There’s a broader theory that AI is going to allow for trail-blazing research on everything from cancer and heart disease to trauma and bone and muscle health – and everything in between. Now, we have more defined solutions coming to the table, and they’re well worth looking at!
In this IIA talk, cardiologist Collin Stultz talks about the treatment of disorders, and new tools, starting with a dramatic emphasis on heart disease.
Starting out, Stultz points out what the town criers of healthcare are telling us – that cardiology disease is endemic, and pervasive, and prevalent, and that many people have it.
When I teach cardiovascular physiology or pathophysiology, I typically ask the students or observers in the audience how many people here have cardiovascular disease? Everyone does. It is ubiquitous. It is a disease of the juvenile. Some of us will die from it, some of us won’t, and we just don’t know the answers to it.”
When he’s talking about rates of heart disease across the country and across the world, (pay attention to this part), he makes a particular point that we’re considering a spectrum of disorders, and making sophisticated diagnoses is a big part of the challenge.
Any aspect of this sort of process, he says, takes an information relay, from the sender to the receiver. In this context, he notes, the receiver is a healthcare provider.
Stultz talks about the two-fold goal of helping people to live longer and to feel better, and mentions some of the types of data at the clinician’s disposal, showing how these are ultimately important. But then, he makes a really interesting point about humans versus AI and their different approaches to systems – take the example of EKGs: as he points out, humans can’t take in all of the detail in one of the scans. They are obligated to ignore some of the detail and focus on other parts of the data.
AI doesn’t have this challenge – it can look at, as Stultz says, “every pixel,” every part of an image or data set, and make decisions.
Talking about a “healthy skepticism” in using deep neural networks, Stultz mentions a threefold goal: to integrate data, consider all sources and improve performance.
One of the challenges, though, he points out, is knowing when systems fail, and how.
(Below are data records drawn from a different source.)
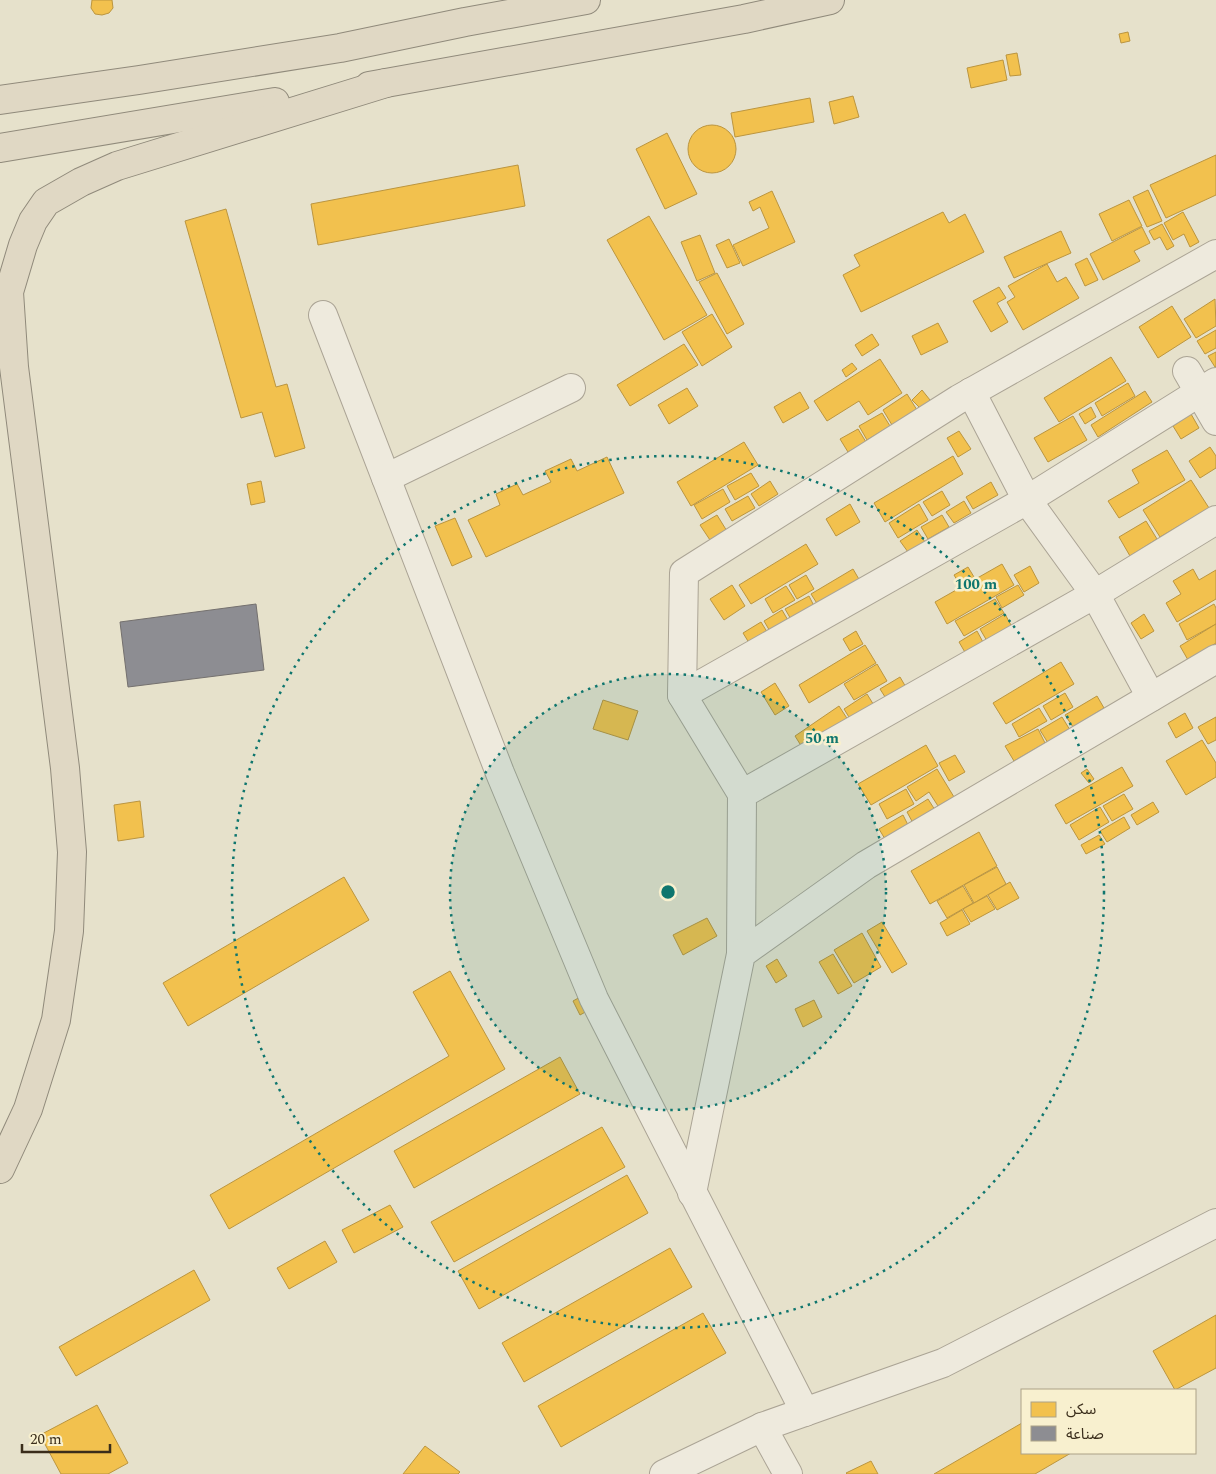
<svg xmlns="http://www.w3.org/2000/svg" width="1216" height="1474" viewBox="0 0 1216 1474" font-family="Spectral,'Noto Sans Arabic',serif">
<rect width="100%" height="100%" fill="#e6e1cb"/>
<g fill="#f2c14e" stroke="#bb953f">
<polygon points="92,0 112,0 113,8 109,13 102,15 95,14 91,8"/>
<polygon points="1128,32 1130,41 1121,43 1119,34"/>
<polygon points="1017,53 1021,75 1010,76 1006,55"/>
<polygon points="1003,60 1007,80 971,88 967,68"/>
<polygon points="853,96 859,117 834,124 829,102"/>
<polygon points="810,98 814,122 735,137 731,113"/>
<circle cx="712" cy="149" r="24"/>
<polygon points="667,133 697,194 665,209 636,149"/>
<polygon points="1216,155 1216,195 1166,218 1150,185"/>
<polygon points="518,165 525,206 318,245 311,204"/>
<polygon points="1148,190 1162,221 1147,227 1133,197"/>
<polygon points="772,191 795,242 743,266 733,245 769,228 760,207 753,211 749,202"/>
<polygon points="1129,200 1142,226 1112,241 1099,214"/>
<polygon points="226,209 276,387 287,384 305,448 275,457 262,412 241,418 185,221"/>
<polygon points="943,212 949,223 965,214 984,252 861,312 843,275 860,266 854,255"/>
<polygon points="1183,212 1199,242 1190,247 1184,234 1173,240 1164,223"/>
<polygon points="649,216 707,315 664,340 607,240"/>
<polygon points="1162,224 1174,246 1167,250 1160,237 1154,240 1149,231"/>
<polygon points="1142,227 1150,243 1134,251 1140,261 1103,280 1090,254"/>
<polygon points="1061,231 1071,253 1014,278 1004,257"/>
<polygon points="700,235 715,273 697,281 681,242"/>
<polygon points="729,239 740,263 727,268 716,245"/>
<polygon points="1087,258 1098,280 1085,286 1075,264"/>
<polygon points="1047,264 1057,282 1066,277 1079,298 1023,330 1007,302 1015,297 1008,286"/>
<polygon points="717,273 744,324 727,334 699,282"/>
<polygon points="999,287 1006,298 997,303 1008,322 991,332 973,301"/>
<polygon points="1215,299 1216,326 1196,338 1184,319"/>
<polygon points="1172,306 1191,337 1158,358 1139,327"/>
<polygon points="712,314 732,347 702,366 682,332"/>
<polygon points="938,323 948,342 921,355 912,336"/>
<polygon points="1216,330 1216,348 1205,354 1197,341"/>
<polygon points="872,334 879,345 862,356 855,345"/>
<polygon points="684,344 698,365 630,406 617,385"/>
<polygon points="1216,352 1216,367 1215,367 1208,356"/>
<polygon points="1111,357 1126,381 1059,422 1044,398"/>
<polygon points="880,359 902,393 868,415 859,401 827,421 814,401"/>
<polygon points="852,363 857,369 846,377 842,370"/>
<polygon points="1128,383 1135,396 1102,416 1095,403"/>
<polygon points="687,388 698,406 669,424 658,405"/>
<polygon points="922,390 930,400 921,409 912,400"/>
<polygon points="1145,391 1152,402 1098,437 1091,425"/>
<polygon points="800,392 809,408 783,423 774,407"/>
<polygon points="907,394 917,410 892,425 883,410"/>
<polygon points="1091,407 1096,417 1085,424 1079,414"/>
<polygon points="882,413 890,426 867,440 859,426"/>
<polygon points="1191,414 1199,428 1181,439 1173,426"/>
<polygon points="1073,416 1087,440 1048,462 1034,438"/>
<polygon points="858,429 866,442 848,452 840,439"/>
<polygon points="959,431 971,449 958,457 947,438"/>
<polygon points="744,442 758,465 691,506 677,482"/>
<polygon points="1210,447 1216,456 1216,468 1200,478 1189,461"/>
<polygon points="1167,450 1185,480 1119,518 1108,501 1139,483 1132,470"/>
<polygon points="953,456 963,474 885,522 874,503"/>
<polygon points="607,457 624,493 486,557 468,520 500,505 496,494 517,484 523,495 551,482 545,471 571,459 577,471"/>
<polygon points="751,473 759,486 735,500 727,486"/>
<polygon points="1191,480 1209,508 1160,537 1143,510"/>
<polygon points="261,481 265,502 251,505 247,484"/>
<polygon points="770,481 778,494 759,506 751,494"/>
<polygon points="991,482 998,495 973,509 966,497"/>
<polygon points="723,489 730,502 702,519 694,505"/>
<polygon points="942,491 950,505 932,516 923,502"/>
<polygon points="748,496 755,508 732,521 725,509"/>
<polygon points="964,501 971,513 954,523 946,512"/>
<polygon points="850,504 860,522 836,536 826,519"/>
<polygon points="919,504 928,520 898,538 889,523"/>
<polygon points="717,515 730,536 714,546 700,525"/>
<polygon points="942,515 949,527 928,539 921,527"/>
<polygon points="455,518 472,557 452,566 435,526"/>
<polygon points="1146,521 1157,539 1130,556 1119,537"/>
<polygon points="917,530 925,542 908,552 900,541"/>
<polygon points="806,544 818,564 751,604 739,585"/>
<polygon points="1002,564 1014,585 947,624 935,602"/>
<polygon points="1030,566 1039,583 1024,592 1014,575"/>
<polygon points="968,567 974,577 960,585 954,575"/>
<polygon points="853,569 860,581 818,605 811,594"/>
<polygon points="1193,569 1199,580 1216,570 1216,599 1177,622 1166,603 1181,594 1173,581"/>
<polygon points="806,575 814,589 797,599 789,585"/>
<polygon points="732,585 745,606 724,620 710,599"/>
<polygon points="1018,585 1024,595 1002,608 996,597"/>
<polygon points="786,586 795,600 773,613 765,599"/>
<polygon points="809,596 815,608 792,621 785,609"/>
<polygon points="995,599 1004,613 964,636 955,621"/>
<polygon points="1214,604 1216,608 1216,624 1187,640 1179,624"/>
<polygon points="782,610 789,622 771,633 764,621"/>
<polygon points="1005,614 1012,627 987,641 980,629"/>
<polygon points="1144,614 1154,631 1141,639 1131,623"/>
<polygon points="761,622 769,635 751,646 743,633"/>
<polygon points="1216,624 1216,643 1188,660 1180,646"/>
<polygon points="856,631 863,644 850,651 843,639"/>
<polygon points="977,631 984,644 966,654 959,642"/>
<polygon points="865,645 876,663 809,703 799,685"/>
<polygon points="1061,662 1074,684 1006,724 993,703"/>
<polygon points="877,664 887,681 854,700 844,684"/>
<polygon points="900,677 907,689 887,700 880,689"/>
<polygon points="775,683 789,706 775,715 761,692"/>
<polygon points="1065,693 1073,707 1051,720 1043,706"/>
<polygon points="867,694 875,707 852,722 844,709"/>
<polygon points="1097,696 1104,708 1073,727 1065,715"/>
<polygon points="603,700 638,711 628,740 593,729"/>
<polygon points="839,706 850,723 805,752 795,736"/>
<polygon points="1039,708 1047,721 1019,737 1012,724"/>
<polygon points="1185,713 1193,728 1176,738 1168,723"/>
<polygon points="1062,717 1070,730 1048,743 1040,730"/>
<polygon points="1216,717 1216,740 1208,744 1198,727"/>
<polygon points="1038,729 1045,743 1014,761 1005,746"/>
<polygon points="1202,740 1216,763 1216,777 1186,795 1166,761"/>
<polygon points="926,745 938,766 871,805 858,784"/>
<polygon points="955,755 965,772 949,781 939,763"/>
<polygon points="1122,767 1133,786 1066,824 1055,805"/>
<polygon points="937,769 954,797 938,806 929,792 916,801 907,787"/>
<polygon points="1087,769 1094,779 1089,783 1081,773"/>
<polygon points="906,789 914,804 887,819 879,804"/>
<polygon points="1124,794 1133,809 1112,821 1103,806"/>
<polygon points="928,799 935,810 913,823 907,812"/>
<polygon points="140,801 144,837 118,841 114,805"/>
<polygon points="1153,802 1159,812 1137,825 1131,815"/>
<polygon points="1100,807 1109,822 1079,840 1070,825"/>
<polygon points="903,815 908,825 885,839 879,829"/>
<polygon points="1124,817 1130,828 1107,842 1100,831"/>
<polygon points="979,832 997,866 930,904 911,871"/>
<polygon points="1099,835 1105,844 1086,854 1081,845"/>
<polygon points="997,867 1006,884 974,903 964,885"/>
<polygon points="344,877 369,920 188,1026 163,983"/>
<polygon points="1010,882 1019,898 997,910 988,895"/>
<polygon points="963,886 973,903 947,918 937,901"/>
<polygon points="987,896 995,909 971,922 963,909"/>
<polygon points="962,910 970,924 947,936 940,923"/>
<polygon points="707,918 717,936 683,955 673,935"/>
<polygon points="882,922 907,964 892,973 867,931"/>
<polygon points="862,933 881,967 854,983 834,950"/>
<polygon points="833,954 852,986 838,994 819,962"/>
<polygon points="777,959 787,976 776,983 766,966"/>
<polygon points="450,971 505,1069 229,1229 210,1195 449,1056 413,992"/>
<polygon points="582,996 589,1010 580,1015 573,1001"/>
<polygon points="814,1000 822,1017 803,1027 795,1009"/>
<polygon points="560,1057 580,1094 414,1188 394,1151"/>
<polygon points="602,1127 625,1167 454,1262 431,1222"/>
<polygon points="627,1175 648,1213 479,1309 458,1271"/>
<polygon points="390,1205 403,1227 354,1253 342,1230"/>
<polygon points="325,1241 337,1262 289,1289 277,1268"/>
<polygon points="670,1248 692,1287 524,1382 502,1343"/>
<polygon points="194,1270 210,1300 76,1376 59,1347"/>
<polygon points="703,1313 726,1353 561,1447 538,1406"/>
<polygon points="1216,1315 1216,1368 1175,1390 1153,1351"/>
<polygon points="97,1405 128,1463 108,1474 61,1474 40,1435"/>
<polygon points="1022,1423 1022,1453 1071,1453 1035,1474 934,1474"/>
<polygon points="425,1446 460,1472 458,1474 403,1474"/>
<polygon points="871,1461 878,1474 847,1474 846,1473"/>
</g>
<polygon fill="#8d8d92" stroke="#74706e" points="256,604 264,670 128,687 120,622"/>
<g fill="none" stroke-linecap="round" stroke-linejoin="round">
<defs>
<g id="minor">
<polyline points="323,315 500,773 594,999 805,1412"/>
<polyline points="1187,371 1216,421"/>
<polyline points="971,392 1027,500 1095,594 1151,697"/>
<polyline points="386,478 571,388"/>
<polyline points="682,695 684,573 959,399 1216,254"/>
<polyline points="742,794 682,695 1027,500 1216,382"/>
<polyline points="741,954 742,794 1095,594 1216,520"/>
<polyline points="692,1193 741,954 866,865 1216,659"/>
<polyline points="762,1427 788,1474"/>
<polyline points="664,1474 762,1427 943,1363 1216,1223"/>
</g>
<g id="trunk">
<polyline points="369,86 744,19 830,0"/>
<polyline points="0,100 139,80 340,48 465,22 586,0"/>
<polyline points="0,148 275,102"/>
<polyline points="0,1169 28,1109 56,1020 69,931 72,852 65,768 14,367 9,292 23,245 33,221 46,202 81,182 117,166 386,83"/>
</g>
</defs>
<use href="#minor" stroke="#aba495" stroke-width="30"/>
<use href="#trunk" stroke="#908a7b" stroke-width="30"/>
<use href="#minor" stroke="#eeeadd" stroke-width="28"/>
<use href="#trunk" stroke="#e0d8c4" stroke-width="28"/>
</g>
<circle cx="668" cy="892" r="218" fill="#0f766e" fill-opacity=".12"/>
<g fill="none" stroke="#0f766e" stroke-width="2.5" stroke-dasharray="2.5 5">
<circle cx="668" cy="892" r="218"/>
<circle cx="668" cy="892" r="436"/>
</g>
<circle cx="668" cy="892" r="8" fill="#0f766e" stroke="#f8f0cf" stroke-width="2.5"/>
<g font-size="15" text-anchor="middle" font-weight="bold" fill="#0f766e" stroke="#f8f0cf" stroke-width="5" stroke-linejoin="round" paint-order="stroke">
<text x="976" y="589">100 m</text>
<text x="822" y="743">50 m</text>
</g>
<rect x="1021" y="1389" width="175" height="65" fill="#f8f0cf" stroke="#aca287"/>
<rect x="1031" y="1402" width="25" height="15" fill="#f2c14e" stroke="#aca287"/>
<text x="1066" y="1414" font-size="15" fill="#3a2d1b">سكن</text>
<rect x="1031" y="1426" width="25" height="15" fill="#8d8d92" stroke="#aca287"/>
<text x="1066" y="1439" font-size="15" fill="#3a2d1b">صناعة</text>
<path d="M22 1444v8h88v-8" fill="none" stroke="#3a2d1b" stroke-width="2.5"/>
<text x="30" y="1444" font-size="15" fill="#3a2d1b" stroke="#f8f0cf" stroke-width="4" paint-order="stroke">20 m</text>
</svg>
“If the model is not accurate 100% of the time, then there is risk. These are high-stakes decisions. So if (there is) a patient … and (as a care provider or clinician) I have a medication that (the) patient needs to live longer, and a model predicts (that) this patient doesn’t need this medication, I’ve missed an opportunity to intervene and to make someone live longer, to avoid a disastrous event. So it is important in these models, not only to talk about their accuracy, and how they perform over a large cohort, but really to give some insight as to when they will fail, and deciphering when a given prediction is appropriate for a given patient … based on this.”
He also suggests that doctors have to ask themselves – even though the system may be so great in general, is it appropriate for my specific patient?
Quoting George Box, Stultz explains how models are inherently simplifications of complex real-world systems, and how, in some senses, “all models are wrong.”
Still, he says, new wearable technology gives us tools to improve diagnosis and care.
“We are encouraged by this,” he says, adding that the goal is to generalize to an outpatient setting what people get in hospitals.
Video: Collin Stultz has a lot of experience, and it’s shown him how AI can revolutionize cardiology
“We believe that we can do this by taking simple monitors with deep learning, to get the same information that one could get in the hospital,” he says.
That’s it, in a nutshell. Clinicians around the world are excited about using wearables and other tech to better customize medical care. It will save lives!